New Report: Private Security Industry Can Pump $230 Million Into Philadelphia And Improve Public Safety

New Report: Private Security Industry Can Pump $230 Million Into Philadelphia And Improve Public Safety

Philadelphia, PA – A new report released today details how raising wage and benefit standards for more than 3,000 private security officers in Philadelphia could pump $230 million into the local economy and improve public safety. The report, Securing Our Future: Security Officers Standing Up for Good Jobs and a Better Philadelphia which will be presented at a City Council hearing on Monday, May 21st also shows adequate pay keeps more experienced security officers on the job and better enables officers to respond to – and help prevent – emergency situations.

“This report provides important evidence illustrating how raising standards for the men and women who keep us safe is a critical matter of public safety,” said Mark Price, PhD, Labor Economist, Keystone Research Center. “Paying livable wages and benefits is not just a matter of fairness and a responsible business practice, but it saves taxpayers millions of dollars with a rare opportunity to boost our economy.”

The 32BJ SEIU report, based on extensive worker surveys and data from the Bureau of Labor Statistics and U.S. Census Bureau found that increasing pay to help the average security officer with two children would mean their families would no longer qualify for food stamps.

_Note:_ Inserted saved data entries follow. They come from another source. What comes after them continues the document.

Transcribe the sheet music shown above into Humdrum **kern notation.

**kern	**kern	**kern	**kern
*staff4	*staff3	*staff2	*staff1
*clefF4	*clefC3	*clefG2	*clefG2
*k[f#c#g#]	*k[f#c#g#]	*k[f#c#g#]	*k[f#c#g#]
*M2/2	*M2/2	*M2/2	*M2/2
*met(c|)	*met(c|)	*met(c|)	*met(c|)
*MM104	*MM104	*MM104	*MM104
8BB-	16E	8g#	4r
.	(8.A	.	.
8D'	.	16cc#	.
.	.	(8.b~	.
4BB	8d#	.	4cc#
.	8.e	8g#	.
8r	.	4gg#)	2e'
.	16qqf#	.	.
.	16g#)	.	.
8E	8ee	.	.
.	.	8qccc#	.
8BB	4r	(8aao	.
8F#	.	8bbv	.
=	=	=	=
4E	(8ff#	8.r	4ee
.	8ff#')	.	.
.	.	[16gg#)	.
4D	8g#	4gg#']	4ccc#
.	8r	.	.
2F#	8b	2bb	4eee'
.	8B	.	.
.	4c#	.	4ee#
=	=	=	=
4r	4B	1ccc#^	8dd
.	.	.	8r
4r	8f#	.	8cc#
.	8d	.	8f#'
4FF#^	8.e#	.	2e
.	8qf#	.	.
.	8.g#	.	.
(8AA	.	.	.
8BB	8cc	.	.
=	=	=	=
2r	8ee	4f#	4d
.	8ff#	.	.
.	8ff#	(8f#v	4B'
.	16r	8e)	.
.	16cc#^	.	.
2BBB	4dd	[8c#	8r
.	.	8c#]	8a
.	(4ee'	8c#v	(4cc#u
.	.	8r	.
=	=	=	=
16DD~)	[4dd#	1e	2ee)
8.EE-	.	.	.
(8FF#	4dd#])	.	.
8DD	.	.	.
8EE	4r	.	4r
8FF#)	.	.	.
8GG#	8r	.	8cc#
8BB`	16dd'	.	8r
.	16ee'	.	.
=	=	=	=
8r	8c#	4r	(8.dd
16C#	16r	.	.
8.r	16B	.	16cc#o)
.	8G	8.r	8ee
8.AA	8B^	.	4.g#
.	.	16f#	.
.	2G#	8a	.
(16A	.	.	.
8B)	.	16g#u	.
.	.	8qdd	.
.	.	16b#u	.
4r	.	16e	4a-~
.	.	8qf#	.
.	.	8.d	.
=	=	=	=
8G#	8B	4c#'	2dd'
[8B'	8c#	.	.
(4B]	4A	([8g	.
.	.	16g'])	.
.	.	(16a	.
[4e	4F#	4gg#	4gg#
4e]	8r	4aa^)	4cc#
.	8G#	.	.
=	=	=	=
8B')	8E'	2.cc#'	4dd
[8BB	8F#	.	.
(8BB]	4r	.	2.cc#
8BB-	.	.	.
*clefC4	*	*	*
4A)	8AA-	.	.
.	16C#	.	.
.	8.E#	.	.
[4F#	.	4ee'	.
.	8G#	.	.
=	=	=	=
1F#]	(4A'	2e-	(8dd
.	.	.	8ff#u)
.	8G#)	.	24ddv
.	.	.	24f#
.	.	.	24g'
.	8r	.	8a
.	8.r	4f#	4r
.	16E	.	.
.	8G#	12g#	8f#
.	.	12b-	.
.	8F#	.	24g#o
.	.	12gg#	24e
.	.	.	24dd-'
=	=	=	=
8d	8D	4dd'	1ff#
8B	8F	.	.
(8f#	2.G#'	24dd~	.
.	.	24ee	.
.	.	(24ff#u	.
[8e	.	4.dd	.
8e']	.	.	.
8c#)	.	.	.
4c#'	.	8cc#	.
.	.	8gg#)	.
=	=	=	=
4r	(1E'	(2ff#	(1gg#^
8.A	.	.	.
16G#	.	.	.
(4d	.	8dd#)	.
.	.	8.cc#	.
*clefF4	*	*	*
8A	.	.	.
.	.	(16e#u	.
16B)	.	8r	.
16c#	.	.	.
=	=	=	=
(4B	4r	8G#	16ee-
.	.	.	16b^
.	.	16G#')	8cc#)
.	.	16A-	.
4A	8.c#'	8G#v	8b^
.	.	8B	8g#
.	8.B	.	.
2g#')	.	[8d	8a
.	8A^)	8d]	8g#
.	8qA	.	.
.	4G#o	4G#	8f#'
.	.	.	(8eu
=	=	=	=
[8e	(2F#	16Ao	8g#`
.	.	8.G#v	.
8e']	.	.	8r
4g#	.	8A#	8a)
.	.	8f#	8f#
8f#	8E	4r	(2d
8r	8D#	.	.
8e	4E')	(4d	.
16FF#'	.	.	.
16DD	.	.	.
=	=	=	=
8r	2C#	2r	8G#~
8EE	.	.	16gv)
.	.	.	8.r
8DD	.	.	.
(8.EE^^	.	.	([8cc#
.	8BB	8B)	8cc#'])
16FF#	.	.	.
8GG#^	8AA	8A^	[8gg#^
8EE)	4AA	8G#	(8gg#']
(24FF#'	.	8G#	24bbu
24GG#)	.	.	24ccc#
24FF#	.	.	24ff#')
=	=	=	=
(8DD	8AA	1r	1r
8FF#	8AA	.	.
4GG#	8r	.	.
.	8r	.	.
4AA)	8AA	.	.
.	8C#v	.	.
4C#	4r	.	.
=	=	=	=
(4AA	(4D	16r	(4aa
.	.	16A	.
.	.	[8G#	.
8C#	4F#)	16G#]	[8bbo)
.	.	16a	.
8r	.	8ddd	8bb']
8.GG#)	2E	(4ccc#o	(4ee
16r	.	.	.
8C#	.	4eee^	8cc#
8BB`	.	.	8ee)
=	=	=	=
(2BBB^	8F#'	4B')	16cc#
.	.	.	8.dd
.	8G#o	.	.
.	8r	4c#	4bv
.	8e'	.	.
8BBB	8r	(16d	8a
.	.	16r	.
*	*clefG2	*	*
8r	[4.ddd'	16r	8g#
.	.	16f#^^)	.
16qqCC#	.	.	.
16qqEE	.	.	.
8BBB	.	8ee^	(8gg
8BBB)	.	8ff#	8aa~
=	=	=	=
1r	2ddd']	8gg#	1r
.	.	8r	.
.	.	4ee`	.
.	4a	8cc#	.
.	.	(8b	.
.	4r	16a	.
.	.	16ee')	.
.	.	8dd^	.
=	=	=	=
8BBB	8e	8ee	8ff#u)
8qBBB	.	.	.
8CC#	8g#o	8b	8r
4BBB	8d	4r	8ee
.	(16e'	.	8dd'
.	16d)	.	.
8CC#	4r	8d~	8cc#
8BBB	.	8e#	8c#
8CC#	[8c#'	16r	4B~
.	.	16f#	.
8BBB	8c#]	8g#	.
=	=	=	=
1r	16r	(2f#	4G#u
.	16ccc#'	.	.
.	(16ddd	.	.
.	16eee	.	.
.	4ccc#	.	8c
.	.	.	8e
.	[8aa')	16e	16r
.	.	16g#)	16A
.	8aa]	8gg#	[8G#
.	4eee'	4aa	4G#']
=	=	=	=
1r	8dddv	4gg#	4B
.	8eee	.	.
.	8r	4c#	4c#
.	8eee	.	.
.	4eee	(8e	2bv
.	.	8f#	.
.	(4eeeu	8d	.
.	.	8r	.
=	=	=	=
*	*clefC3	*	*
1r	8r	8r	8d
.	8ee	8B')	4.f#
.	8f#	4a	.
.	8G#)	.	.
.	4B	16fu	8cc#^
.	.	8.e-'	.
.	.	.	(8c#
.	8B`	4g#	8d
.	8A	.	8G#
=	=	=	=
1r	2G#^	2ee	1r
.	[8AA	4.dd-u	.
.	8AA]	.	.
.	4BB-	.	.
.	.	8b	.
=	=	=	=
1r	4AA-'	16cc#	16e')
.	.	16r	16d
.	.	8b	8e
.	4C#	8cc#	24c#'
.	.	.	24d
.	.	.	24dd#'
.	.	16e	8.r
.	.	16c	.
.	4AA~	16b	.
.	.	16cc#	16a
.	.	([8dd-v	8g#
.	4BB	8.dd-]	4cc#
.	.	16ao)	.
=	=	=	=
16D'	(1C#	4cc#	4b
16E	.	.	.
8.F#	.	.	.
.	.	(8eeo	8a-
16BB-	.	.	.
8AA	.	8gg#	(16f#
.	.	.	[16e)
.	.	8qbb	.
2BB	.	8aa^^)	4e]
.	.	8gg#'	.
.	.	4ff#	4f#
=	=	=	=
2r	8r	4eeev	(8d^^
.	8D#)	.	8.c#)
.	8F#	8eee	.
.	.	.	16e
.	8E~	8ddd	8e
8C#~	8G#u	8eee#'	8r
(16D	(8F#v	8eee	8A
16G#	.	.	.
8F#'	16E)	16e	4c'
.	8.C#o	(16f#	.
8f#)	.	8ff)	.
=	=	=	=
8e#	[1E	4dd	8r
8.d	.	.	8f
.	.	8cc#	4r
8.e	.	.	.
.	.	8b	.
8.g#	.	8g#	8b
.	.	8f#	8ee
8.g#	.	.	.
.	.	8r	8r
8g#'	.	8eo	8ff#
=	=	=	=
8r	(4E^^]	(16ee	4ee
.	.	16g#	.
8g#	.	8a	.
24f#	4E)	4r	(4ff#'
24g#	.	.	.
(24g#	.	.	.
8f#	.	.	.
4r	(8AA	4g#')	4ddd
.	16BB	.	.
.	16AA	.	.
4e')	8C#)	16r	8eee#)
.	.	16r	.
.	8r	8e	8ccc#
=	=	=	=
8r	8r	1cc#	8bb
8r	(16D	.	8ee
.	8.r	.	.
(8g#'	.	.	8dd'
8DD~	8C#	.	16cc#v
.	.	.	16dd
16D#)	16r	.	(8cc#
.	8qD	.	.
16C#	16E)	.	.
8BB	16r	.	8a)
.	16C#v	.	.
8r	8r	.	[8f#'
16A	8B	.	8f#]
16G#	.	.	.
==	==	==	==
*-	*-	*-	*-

This would provide $140 million for Philadelphia’s security officers and their families over the next decade, potentially generating hundreds of millions of dollars in economic activity for the city.

The median hourly wage for officers, who protect commercial office buildings, hospitals, government offices and universities is just $10, with some reporting earning as little as $8 an hour. Few have benefits that include quality health care or paid sick or vacation days.

The paper illustrates how just compensation translates into reduced turnover and improved training. For example, in New York City buildings where security officers are union and earn more than their union counterparts have significantly less turnover than buildings with non-union security officers.

As the largest union of security officers, 32BJ SEIU has raised the industry’s wage, benefit and training standards in New York and Washington, DC. With more than 120,000 members, including 10,000 in the Philadelphia area, 32BJ is the largest property services union in the country.